The outcome of transanal endoscopic microsurgery and adjuvant radiotherapy in patients with high-risk T1 rectal cancer
Wisam Khoury1, Mai Dauod2, Mohamed Khalefah2, Simon D Duek2, Nidal Issa3
1 Department of General Surgery A, Carmel Medical Center, Ruth and Bruce Rappaport Faculty of Medicine, Technion-Israel Institute of Technology, Haifa, Israel
2 Department of General Surgery, Rambam Health Care Campus, Ruth and Bruce Rappaport Faculty of Medicine,Technion-Israel Institute of Technology, Haifa, Israel
3 Department of General Surgery, HaSharon Medical Center, Petah-Tikva; Faculty of Medicine, Tel-Aviv University, Tel-Aviv, Israel
Department of General Surgery A, Colorectal Surgery Unit, Carmel Medical Center, 7th Michal Street, Haifa
Source of Support: None, Conflict of Interest: None
Introduction: Transanal endoscopic microsurgery (TEM) is considered the technique of choice for adenoma and low-risk T1 rectal cancer. The adequacy of such treatment for high-risk T1 tumours, however, is still controversial. The aim of the study is to evaluate our results with local excision of high-risk T1 cancers.

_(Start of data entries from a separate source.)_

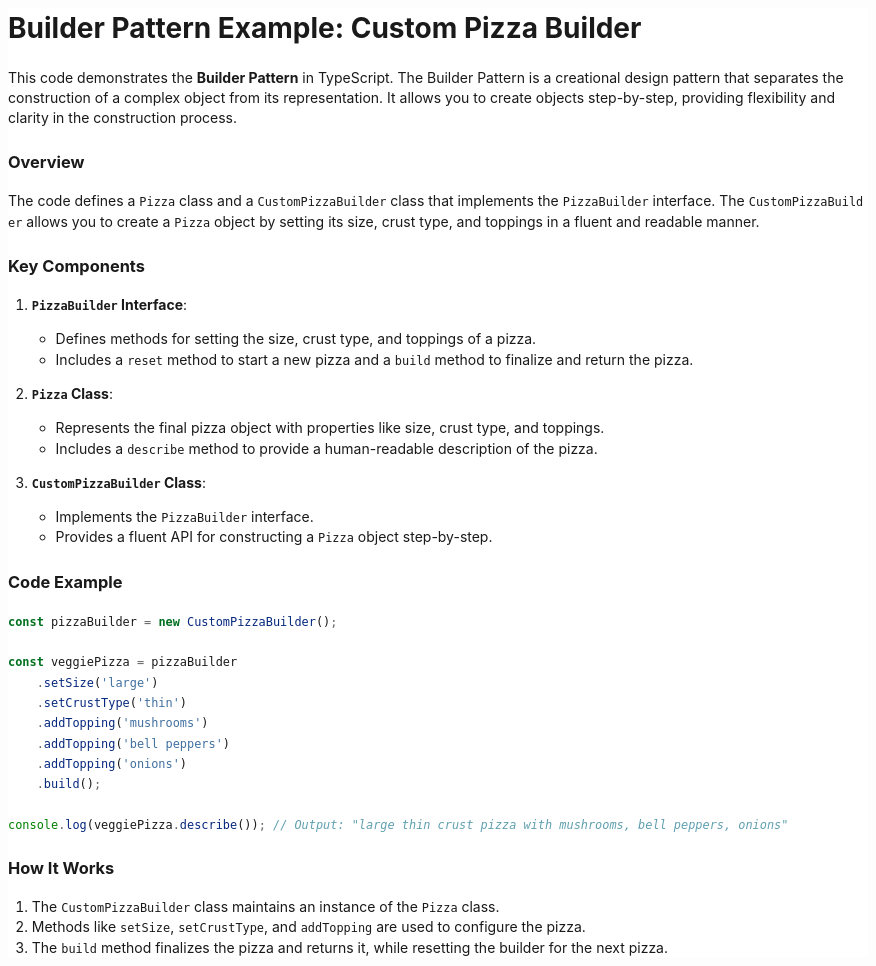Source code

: # Builder Pattern Example: Custom Pizza Builder

This code demonstrates the **Builder Pattern** in TypeScript. The Builder Pattern is a creational design pattern that separates the construction of a complex object from its representation. It allows you to create objects step-by-step, providing flexibility and clarity in the construction process.

### Overview

The code defines a `Pizza` class and a `CustomPizzaBuilder` class that implements the `PizzaBuilder` interface. The `CustomPizzaBuilder` allows you to create a `Pizza` object by setting its size, crust type, and toppings in a fluent and readable manner.

### Key Components

1. **`PizzaBuilder` Interface**:

    - Defines methods for setting the size, crust type, and toppings of a pizza.
    - Includes a `reset` method to start a new pizza and a `build` method to finalize and return the pizza.

2. **`Pizza` Class**:

    - Represents the final pizza object with properties like size, crust type, and toppings.
    - Includes a `describe` method to provide a human-readable description of the pizza.

3. **`CustomPizzaBuilder` Class**:
    - Implements the `PizzaBuilder` interface.
    - Provides a fluent API for constructing a `Pizza` object step-by-step.

### Code Example

```typescript
const pizzaBuilder = new CustomPizzaBuilder();

const veggiePizza = pizzaBuilder
	.setSize('large')
	.setCrustType('thin')
	.addTopping('mushrooms')
	.addTopping('bell peppers')
	.addTopping('onions')
	.build();

console.log(veggiePizza.describe()); // Output: "large thin crust pizza with mushrooms, bell peppers, onions"
```

### How It Works

1. The `CustomPizzaBuilder` class maintains an instance of the `Pizza` class.
2. Methods like `setSize`, `setCrustType`, and `addTopping` are used to configure the pizza.
3. The `build` method finalizes the pizza and returns it, while resetting the builder for the next pizza.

Materials and Methods: Demographic, clinical data pertaining to patients undergoing TEM for T1 rectal cancer between 1999 and 2015 was retrospectively collected. Long-term outcomes were assessed for the entire cohort. Patients were classified into two groups: favourable and high-risk cancer features.
Results: Three hundred and fifty-five TEM procedures were recorded in the study period. Forty-three patients were included in the present study. There were 20 females and 23 males, the median age was 69 ± 9. The median tumour distance from the anal verge was 6 cm (range 1–13 cm). Post-operative histopathology showed well/moderately differentiated T1 adenocarcinoma in 30 patients and poorly differentiated in 13. The overall survival for patients with favourable and high-risk features groups were 93.5% and 77%, respectively, while the local recurrence (LR) was 3.5% and 23.1%, respectively. Nine patients with high-risk features received adjuvant radiotherapy; one (11.1%) of them experienced LR.
Conclusions: Local excision by TEM augmented by adjuvant radiotherapy may be a feasible alternative for selected patients with high-risk T1 rectal cancer. The addition of radiotherapy seems to decrease the rates of LR.